Elles rencontreront également une autre équipe en pleine reconstruction, l'Australie, pays hôte de la Coupe du Monde de Rugby Féminin 2029, en Provence.

La bonne nouvelle est que c'est exactement le défi dont la France a besoin et que le patron Ratier souhaite pour sa deuxième compétition marquante sur la route longue et sinueuse vers la prochaine édition du tournoi quadriennal dans trois ans.

Joueurs à surveiller

Morgane Bourgeois – Pauline Barrat, joueuse marquante des Six Nations féminines, a subi sa troisième blessure grave au genou en cinq ans à la fin de la saison française de l'AXA Elite 1 et a été absente jusqu'au début 2027.

L'absence de Barrat pourrait donner au Bordeaux 15 une chance de récupérer le maillot qu'elle avait perdu face à la Toulousaine au début du Tournoi des Six Nations féminin 2026.

Ratier a des options à l’arrière. S'il veut maintenir le rythme qu'il avait avec Barrat, il pourrait déplacer Anais Grando de Romagnat dans sa position préférée, après l'avoir repositionnée avec succès lors du Tournoi des Six Nations féminin.

Cependant, Bourgeois offre une régularité et une solidité – ainsi qu'une chaussure puissante et précise – qu'il ne peut ignorer. Elle n'est pas vraiment en reste non plus.

Teani Feleu – Jouant enfin pour la France dans sa position de milieu de terrain préférée, plutôt qu'en arrière-ligne, Feleu a montré à quel point elle peut être dangereuse balle en main en faisant des trous dans les défenses irlandaises, écossaises et anglaises lors du Tournoi des Six Nations féminin 2026, après avoir été rappelée dans l'équipe suite à la blessure de Joanna Grisez lors du match d'ouverture, et de retour dans la formation de départ lorsque le tournoi de Gabrielle Vernier s'est terminé dans le deuxième.

Vernier est de retour et Feleu fait face à la concurrence pour un maillot de départ de l'impressionnante Aubane Rousset, qui a fait ses débuts en France dans le tournoi, mais la France possède une joueuse hybride convoitée au talent rare dans la jeune sœur Feleu.

Prédiction

Performance et développement ne sont pas des mots qui rempliront d'enthousiasme le cœur des fans français à l'approche des WXV Global Series de cet automne.

Mais la première directive pour la France est de s'appuyer sur l'amélioration globale constatée et expérimentée dans le Tournoi des Six Nations féminin, tout en tirant les leçons et en corrigeant certaines de ses erreurs les plus évitables, en particulier celles commises lors de la défaite décisive contre l'Angleterre.

Après tout, la Nouvelle-Zélande et le Canada ont le courage de punir les erreurs presque aussi sévèrement que l'équipe des Red Roses de John Mitchell l'a fait en mai dernier.

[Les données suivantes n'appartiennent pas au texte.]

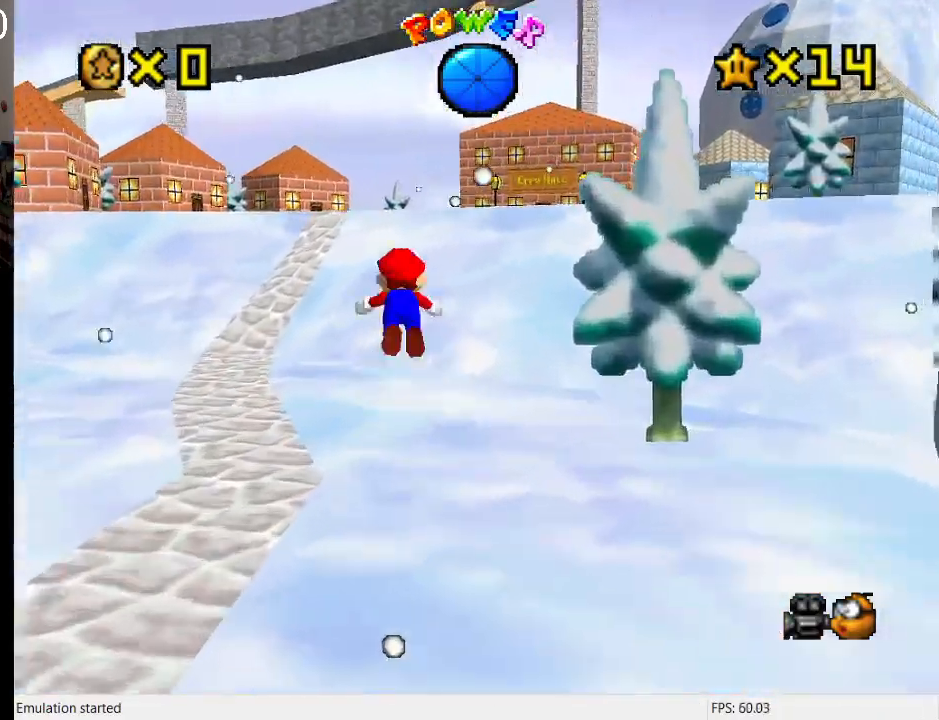
{"buttons": [], "left_stick": "up", "right_stick": "center", "events": [[467, "SQUARE", "up"], [500, "CROSS", "up"]]}
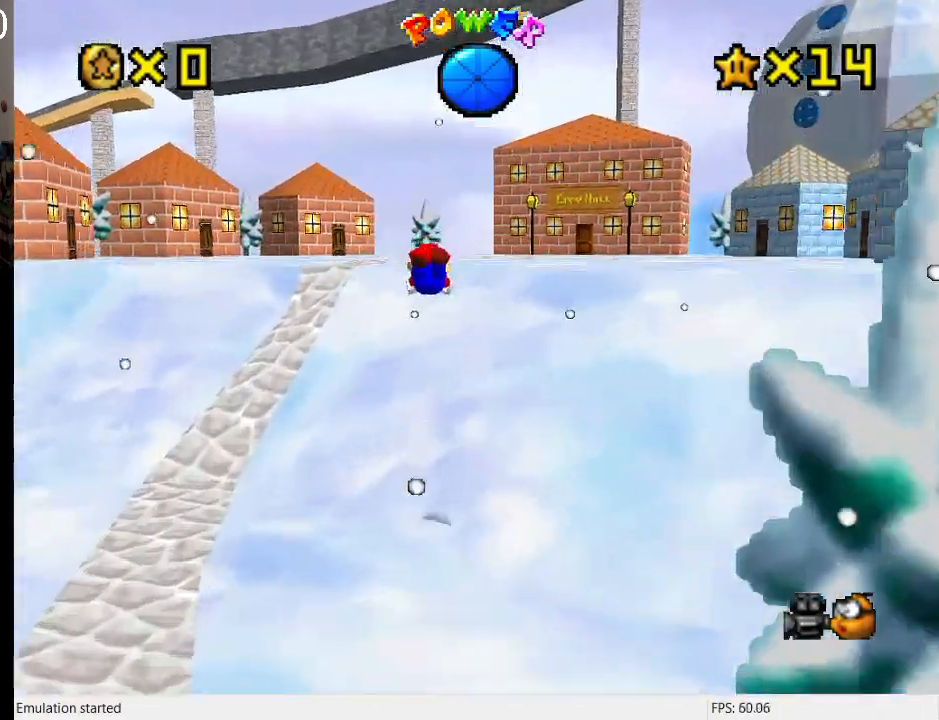
{"buttons": [], "left_stick": "up", "right_stick": "center", "events": [[267, "CROSS", "down"], [333, "SQUARE", "down"], [467, "SQUARE", "up"], [500, "CROSS", "up"]]}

Ces erreurs contre l’Angleterre, au moins, n’étaient pas d’exécution ou d’habileté, mais principalement d’impatience et d’empressement excessif à garder le ballon en vie contre une opposition plus puissante, alors qu’un ruck supplémentaire et une approche plus calme auraient été plus efficaces.

Les joueurs l’ont reconnu après le match contre l’Angleterre.

L'ailière Léa Murie l'admet : « On s'est un peu laissé emporter. Il faut être plus sélectif. »

Personne ne devrait s’attendre à une victoire française, ou quelque chose de proche, cette année. Mais les victoires à domicile et les performances sur lesquelles s'appuyer lors des matchs à l'extérieur à Hamilton, Whangerei et Christchurch sont dans la timonerie des Bleues.